2. Parce qu’Un loup pour l’homme aborde la Guerre d’Algérie d’une manière très originale. Comme le raconte la romancière à L’Express «J’ai voulu écrire à la hauteur d’Antoine, raconte l’auteure. Il sait uniquement ce que les militaires veulent bien lui dire (‘Vous êtes là pour le seul maintien de l’ordre’). Puis, petit à petit, il comprend que lui et ses camarades sont manipulés et qu’il s’agit d’un véritable conflit. » Il est là, le sel de ce roman: Brigitte Giraud réussit à se glisser dans la peau de ces jeunes Français, partagés entre leur conscience, la peur des bombes et l’excitation née de cette émancipation accélérée, loin de la France morne et endormie. »

3. Parce que Brigitte Giraud prend son temps pour peaufiner ses livres, publiant tous les deux ans des romans qui valent le détour tels que Une année étrangère en 2009 (Prix du jury Jean Giono), Pas d’inquiétude en 2011, Avoir un corps en 2013 et Nous serons des héros en 2015.

*Activité 1*
D'après le texte fourni, quel prix le roman Une année étrangère a-t-il reçu ?

*Jeu d'enregistrements*
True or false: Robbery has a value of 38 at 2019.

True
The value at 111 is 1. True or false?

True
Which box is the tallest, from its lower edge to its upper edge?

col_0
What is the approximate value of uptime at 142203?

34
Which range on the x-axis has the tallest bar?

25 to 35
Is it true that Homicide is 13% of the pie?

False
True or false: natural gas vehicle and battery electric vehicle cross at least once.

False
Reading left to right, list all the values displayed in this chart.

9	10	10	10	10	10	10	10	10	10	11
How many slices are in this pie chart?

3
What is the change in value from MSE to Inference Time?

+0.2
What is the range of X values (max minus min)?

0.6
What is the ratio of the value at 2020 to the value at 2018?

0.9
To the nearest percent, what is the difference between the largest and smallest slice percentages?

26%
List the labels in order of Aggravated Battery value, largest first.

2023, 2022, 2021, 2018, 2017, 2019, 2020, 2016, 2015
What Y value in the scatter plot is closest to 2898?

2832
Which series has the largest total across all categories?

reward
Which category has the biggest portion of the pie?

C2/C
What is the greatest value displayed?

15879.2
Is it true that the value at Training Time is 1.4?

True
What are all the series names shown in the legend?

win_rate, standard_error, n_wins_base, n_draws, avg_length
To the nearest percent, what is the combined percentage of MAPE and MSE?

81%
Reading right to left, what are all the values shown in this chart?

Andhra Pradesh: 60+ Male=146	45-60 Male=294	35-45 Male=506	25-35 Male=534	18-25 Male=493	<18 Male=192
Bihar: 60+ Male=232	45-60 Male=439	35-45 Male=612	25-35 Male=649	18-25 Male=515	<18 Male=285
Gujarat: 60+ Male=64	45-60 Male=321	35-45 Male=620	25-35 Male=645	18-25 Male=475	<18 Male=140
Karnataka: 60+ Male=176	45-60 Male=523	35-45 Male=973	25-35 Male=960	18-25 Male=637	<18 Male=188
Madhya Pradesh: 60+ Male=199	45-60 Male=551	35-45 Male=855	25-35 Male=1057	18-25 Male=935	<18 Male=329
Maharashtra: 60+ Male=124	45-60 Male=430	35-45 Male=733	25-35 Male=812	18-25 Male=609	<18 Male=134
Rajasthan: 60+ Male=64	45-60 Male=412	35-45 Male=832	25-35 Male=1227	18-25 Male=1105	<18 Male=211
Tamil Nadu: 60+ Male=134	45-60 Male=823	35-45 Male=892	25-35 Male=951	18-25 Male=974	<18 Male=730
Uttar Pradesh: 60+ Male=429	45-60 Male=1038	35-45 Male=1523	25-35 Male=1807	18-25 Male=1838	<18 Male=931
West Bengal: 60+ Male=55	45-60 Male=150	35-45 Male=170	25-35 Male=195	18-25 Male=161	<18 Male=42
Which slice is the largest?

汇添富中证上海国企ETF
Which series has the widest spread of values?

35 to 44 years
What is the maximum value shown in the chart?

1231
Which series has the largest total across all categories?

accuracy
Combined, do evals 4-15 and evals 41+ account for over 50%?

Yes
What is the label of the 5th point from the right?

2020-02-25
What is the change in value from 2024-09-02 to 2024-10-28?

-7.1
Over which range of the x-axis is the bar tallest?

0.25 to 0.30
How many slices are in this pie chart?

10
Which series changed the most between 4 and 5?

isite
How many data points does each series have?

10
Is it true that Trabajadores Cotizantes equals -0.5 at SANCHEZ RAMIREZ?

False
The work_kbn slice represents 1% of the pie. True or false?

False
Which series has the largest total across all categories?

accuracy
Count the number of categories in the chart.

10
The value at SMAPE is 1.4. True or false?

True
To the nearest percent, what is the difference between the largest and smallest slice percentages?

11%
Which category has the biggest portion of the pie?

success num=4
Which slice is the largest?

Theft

*Activité 2*
Recopiez telles quelles les lignes des enregistrements allant de la ligne qui contient « 0.25 to 0.30 » à celle qui contient « The value at SMAPE is 1.4. True or false? », ces deux lignes comprises.

*Réponse finale 1*
Le Prix du jury Jean Giono.

*Réponse finale 2*
0.25 to 0.30
How many slices are in this pie chart?

10
Which series changed the most between 4 and 5?

isite
How many data points does each series have?

10
Is it true that Trabajadores Cotizantes equals -0.5 at SANCHEZ RAMIREZ?

False
The work_kbn slice represents 1% of the pie. True or false?

False
Which series has the largest total across all categories?

accuracy
Count the number of categories in the chart.

10
The value at SMAPE is 1.4. True or false?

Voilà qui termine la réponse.